Aim of the exercise: With images excluded, write out each entry below exactly as given.

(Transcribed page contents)

◇ ◇ ◇ ◇

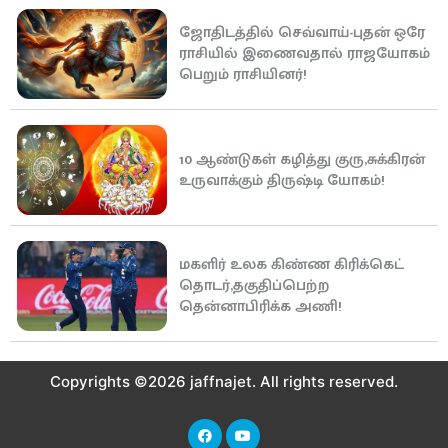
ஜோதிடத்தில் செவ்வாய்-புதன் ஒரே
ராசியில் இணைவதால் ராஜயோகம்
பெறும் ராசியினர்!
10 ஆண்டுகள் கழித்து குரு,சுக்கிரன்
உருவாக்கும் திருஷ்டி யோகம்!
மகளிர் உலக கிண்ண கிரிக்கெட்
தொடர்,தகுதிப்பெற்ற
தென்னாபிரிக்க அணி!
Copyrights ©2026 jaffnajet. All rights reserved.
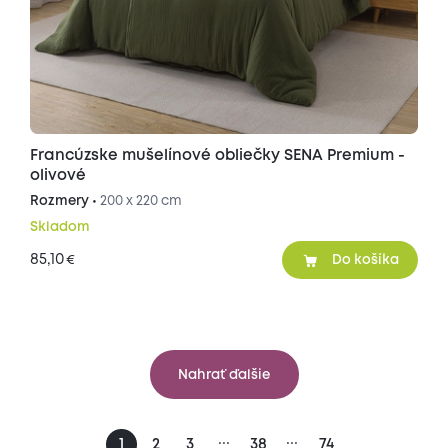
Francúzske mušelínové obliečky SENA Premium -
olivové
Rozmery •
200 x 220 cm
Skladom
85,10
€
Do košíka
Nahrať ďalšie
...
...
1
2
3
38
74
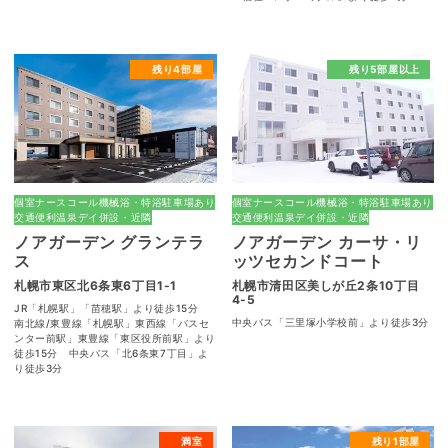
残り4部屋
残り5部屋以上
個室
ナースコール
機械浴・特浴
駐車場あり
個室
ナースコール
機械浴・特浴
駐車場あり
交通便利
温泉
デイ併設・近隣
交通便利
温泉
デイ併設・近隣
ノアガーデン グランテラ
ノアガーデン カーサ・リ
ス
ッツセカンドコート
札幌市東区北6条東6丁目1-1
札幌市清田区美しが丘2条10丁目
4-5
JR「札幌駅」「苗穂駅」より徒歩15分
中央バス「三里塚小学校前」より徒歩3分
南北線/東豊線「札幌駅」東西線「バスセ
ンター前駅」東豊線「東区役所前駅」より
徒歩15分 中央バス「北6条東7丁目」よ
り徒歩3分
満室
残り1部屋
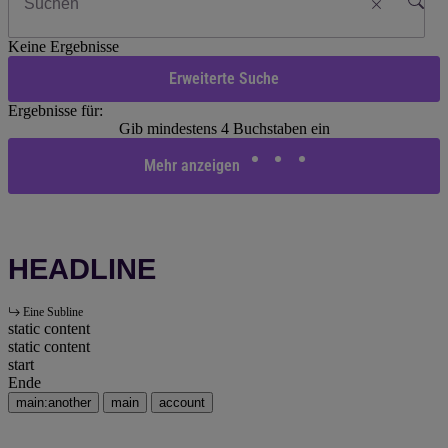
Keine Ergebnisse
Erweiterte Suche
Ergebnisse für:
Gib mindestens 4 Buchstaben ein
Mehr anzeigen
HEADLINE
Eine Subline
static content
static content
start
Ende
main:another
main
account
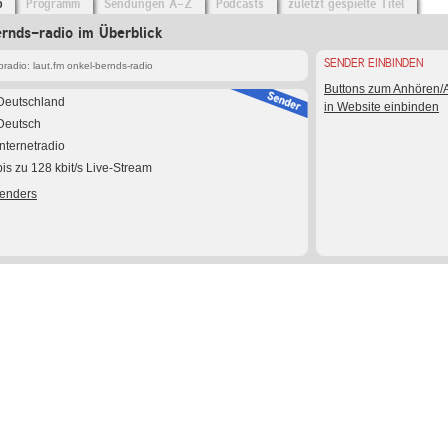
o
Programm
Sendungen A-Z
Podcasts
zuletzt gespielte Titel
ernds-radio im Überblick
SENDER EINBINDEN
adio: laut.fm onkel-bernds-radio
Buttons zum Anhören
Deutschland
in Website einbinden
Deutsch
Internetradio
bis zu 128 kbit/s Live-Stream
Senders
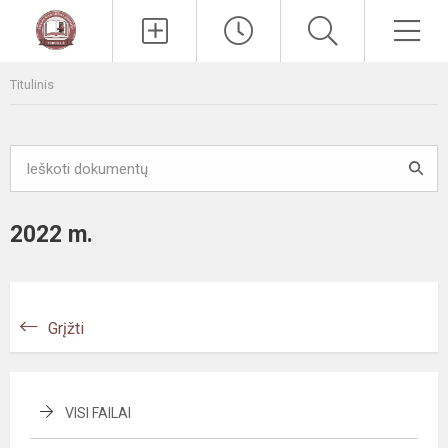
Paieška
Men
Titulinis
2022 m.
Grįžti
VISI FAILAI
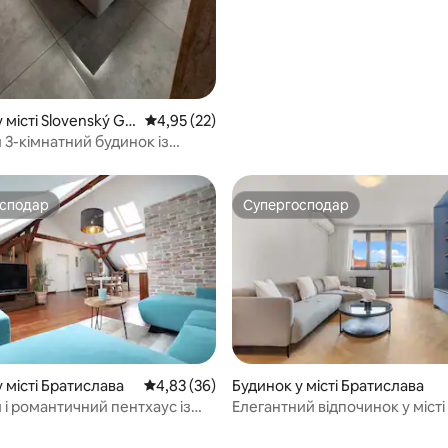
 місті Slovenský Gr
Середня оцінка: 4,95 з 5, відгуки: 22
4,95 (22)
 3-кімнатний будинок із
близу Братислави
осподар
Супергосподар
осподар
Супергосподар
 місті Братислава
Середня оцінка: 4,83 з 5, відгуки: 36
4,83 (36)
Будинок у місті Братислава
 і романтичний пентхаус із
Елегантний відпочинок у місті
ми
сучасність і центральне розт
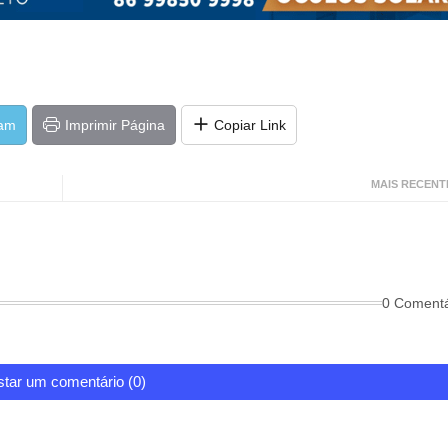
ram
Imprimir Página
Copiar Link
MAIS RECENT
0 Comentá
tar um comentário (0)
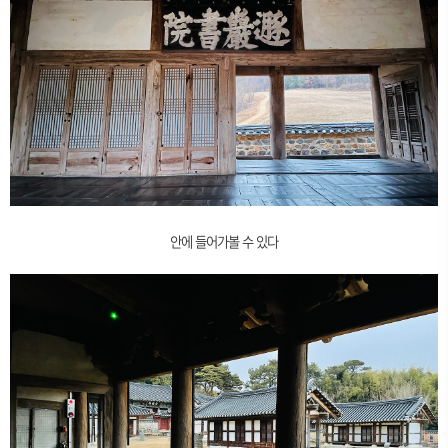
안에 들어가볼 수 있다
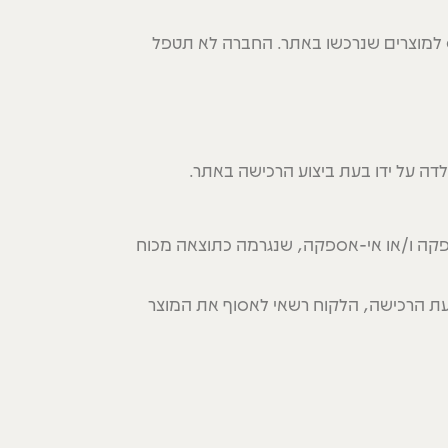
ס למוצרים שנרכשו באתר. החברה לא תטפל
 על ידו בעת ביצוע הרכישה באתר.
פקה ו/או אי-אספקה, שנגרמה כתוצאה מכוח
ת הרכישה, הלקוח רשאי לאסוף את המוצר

◇ ◇ ◇ ◇

Written response:
ஜோதிடத்தில் செவ்வாய்-புதன் ஒரே
ராசியில் இணைவதால் ராஜயோகம்
பெறும் ராசியினர்!
10 ஆண்டுகள் கழித்து குரு,சுக்கிரன்
உருவாக்கும் திருஷ்டி யோகம்!
மகளிர் உலக கிண்ண கிரிக்கெட்
தொடர்,தகுதிப்பெற்ற
தென்னாபிரிக்க அணி!
Copyrights ©2026 jaffnajet. All rights reserved.
Francúzske mušelínové obliečky SENA Premium -
olivové
Rozmery •
200 x 220 cm
Skladom
85,10
€
Do košíka
Nahrať ďalšie
...
...
1
2
3
38
74
残り4部屋
残り5部屋以上
個室
ナースコール
機械浴・特浴
駐車場あり
個室
ナースコール
機械浴・特浴
駐車場あり
交通便利
温泉
デイ併設・近隣
交通便利
温泉
デイ併設・近隣
ノアガーデン グランテラ
ノアガーデン カーサ・リ
ス
ッツセカンドコート
札幌市東区北6条東6丁目1-1
札幌市清田区美しが丘2条10丁目
4-5
JR「札幌駅」「苗穂駅」より徒歩15分
中央バス「三里塚小学校前」より徒歩3分
南北線/東豊線「札幌駅」東西線「バスセ
ンター前駅」東豊線「東区役所前駅」より
徒歩15分 中央バス「北6条東7丁目」よ
り徒歩3分
満室
残り1部屋
Keine Ergebnisse
Erweiterte Suche
Ergebnisse für:
Gib mindestens 4 Buchstaben ein
Mehr anzeigen
HEADLINE
Eine Subline
static content
static content
start
Ende
main:another
main
account
o
Programm
Sendungen A-Z
Podcasts
zuletzt gespielte Titel
ernds-radio im Überblick
SENDER EINBINDEN
adio: laut.fm onkel-bernds-radio
Buttons zum Anhören
Deutschland
in Website einbinden
Deutsch
Internetradio
bis zu 128 kbit/s Live-Stream
Senders
Paieška
Men
Titulinis
2022 m.
Grįžti
VISI FAILAI
 місті Slovenský Gr
Середня оцінка: 4,95 з 5, відгуки: 22
4,95 (22)
 3-кімнатний будинок із
близу Братислави
осподар
Супергосподар
осподар
Супергосподар
 місті Братислава
Середня оцінка: 4,83 з 5, відгуки: 36
4,83 (36)
Будинок у місті Братислава
 і романтичний пентхаус із
Елегантний відпочинок у місті
ми
сучасність і центральне розт
ram
Imprimir Página
Copiar Link
MAIS RECENT
0 Comentá
tar um comentário (0)
안에 들어가볼 수 있다
ס למוצרים שנרכשו באתר. החברה לא תטפל
 על ידו בעת ביצוע הרכישה באתר.
פקה ו/או אי-אספקה, שנגרמה כתוצאה מכוח
ת הרכישה, הלקוח רשאי לאסוף את המוצר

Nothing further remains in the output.